In a press release issued on December 1st, the Directorate General of Civil Aviation of Bolivia (DGAC) announced the “immediate” suspension of the Operator’s Certificate of Operation and Operation Permit granted to LAMIA Corporación SRL.

For its part, the Ministry of Public Works of Bolivia decided to change the directors of DGAC and the Administration of Airports so as “not to pollute the investigation.”

According to the Minister Milton Claros, it is too early to determine who and what was responsible for causing the plane crash.

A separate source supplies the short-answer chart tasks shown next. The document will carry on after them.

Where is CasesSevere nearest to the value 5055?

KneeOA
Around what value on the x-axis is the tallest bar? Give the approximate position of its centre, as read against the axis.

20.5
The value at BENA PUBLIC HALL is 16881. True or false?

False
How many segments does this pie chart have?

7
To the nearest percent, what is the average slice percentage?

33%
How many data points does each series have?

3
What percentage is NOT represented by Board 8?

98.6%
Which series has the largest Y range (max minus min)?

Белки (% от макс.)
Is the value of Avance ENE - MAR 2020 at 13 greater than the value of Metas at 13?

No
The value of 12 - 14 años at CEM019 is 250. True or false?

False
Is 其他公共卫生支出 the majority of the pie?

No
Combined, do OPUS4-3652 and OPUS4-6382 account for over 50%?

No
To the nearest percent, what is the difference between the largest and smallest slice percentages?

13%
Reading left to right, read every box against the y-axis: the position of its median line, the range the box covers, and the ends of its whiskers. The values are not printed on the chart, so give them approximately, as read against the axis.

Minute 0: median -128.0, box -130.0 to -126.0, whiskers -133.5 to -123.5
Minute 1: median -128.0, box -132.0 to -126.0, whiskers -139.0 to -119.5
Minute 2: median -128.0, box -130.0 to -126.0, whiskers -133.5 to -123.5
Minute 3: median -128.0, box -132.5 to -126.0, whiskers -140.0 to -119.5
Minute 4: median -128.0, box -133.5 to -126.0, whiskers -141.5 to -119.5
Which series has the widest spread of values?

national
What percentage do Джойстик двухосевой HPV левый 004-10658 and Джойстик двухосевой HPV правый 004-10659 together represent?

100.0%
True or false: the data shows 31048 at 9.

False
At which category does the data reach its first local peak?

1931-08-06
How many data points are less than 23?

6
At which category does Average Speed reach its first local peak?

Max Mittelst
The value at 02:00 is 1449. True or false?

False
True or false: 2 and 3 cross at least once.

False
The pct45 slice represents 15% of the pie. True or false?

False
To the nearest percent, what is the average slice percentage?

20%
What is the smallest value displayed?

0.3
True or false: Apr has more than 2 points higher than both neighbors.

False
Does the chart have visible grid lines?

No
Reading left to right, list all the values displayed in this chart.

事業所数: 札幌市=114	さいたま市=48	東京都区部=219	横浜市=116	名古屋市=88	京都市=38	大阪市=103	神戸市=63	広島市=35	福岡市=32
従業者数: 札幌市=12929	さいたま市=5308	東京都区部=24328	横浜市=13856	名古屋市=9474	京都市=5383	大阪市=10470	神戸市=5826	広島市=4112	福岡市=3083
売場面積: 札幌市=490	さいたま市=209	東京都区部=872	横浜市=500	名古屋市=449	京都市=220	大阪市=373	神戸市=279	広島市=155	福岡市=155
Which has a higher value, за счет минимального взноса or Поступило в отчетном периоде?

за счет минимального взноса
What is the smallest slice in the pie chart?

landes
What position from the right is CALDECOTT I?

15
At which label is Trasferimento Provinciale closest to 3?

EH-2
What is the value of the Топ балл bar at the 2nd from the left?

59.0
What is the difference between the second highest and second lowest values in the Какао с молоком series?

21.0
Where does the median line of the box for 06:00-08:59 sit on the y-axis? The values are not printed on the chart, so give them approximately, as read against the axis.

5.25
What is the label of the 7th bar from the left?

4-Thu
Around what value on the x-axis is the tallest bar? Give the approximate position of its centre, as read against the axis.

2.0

The latest decisions of the Bolivian authorities have emerged, as details regarding the nature of the accident have begun to be uncovered. It was confirmed that the plane ran out of fuel at the time of the accident and Bolivian Airports Administration (Aasana) detected irregularities in the flight plan. They allegedly warned the crew about them, but the crew did not heed the recommendations.

The news site Infobae highlighted that the aircraft’s maximum range was very close to the total length of the flight, which afforded little to no chance to account for unexpected manoeuvres or emergencies.

The Venezuelan newspaper El Nacional said that the Chapecoense authorities are considering legal action against the airline LAMIA after the repatriation of the 19 players, managers and coaches who died in the tragedy, and the subsequent wake at the Arena Chapecó.

“Today we are focusing on the humanitarian issue, the families and the victims. Further down the road we are going to have to stop and think about the restructuring of the team, as well as possible legal action” Chapecoense legal vice president Luiz Antonio Palaoro told a news conference.

“We still have nothing. The Bolivian authorities along with the Brazilian ones are carrying out the investigations. That [legal action] will depend on the official investigation. For now we only have assumptions,” added Palaoro.

LAMIA (Merida International Airline, Company) is a small airline of Venezuelan ownership originating in the state of Mérida, although it currently operates out of Bolivia. It has grown to become the most popular charter airline for sports teams in South America.

Different international media have pointed out that the pilot of the dead plane, Miguel Quiroga, was also the owner of the airline. The company had three planes, two which were being repaired, and one that made the doomed flight.

The Panam Post has recently reported about the airline’s links with both Chavismo and the Venezuelan government, as well as China,  in a report published Tuesday.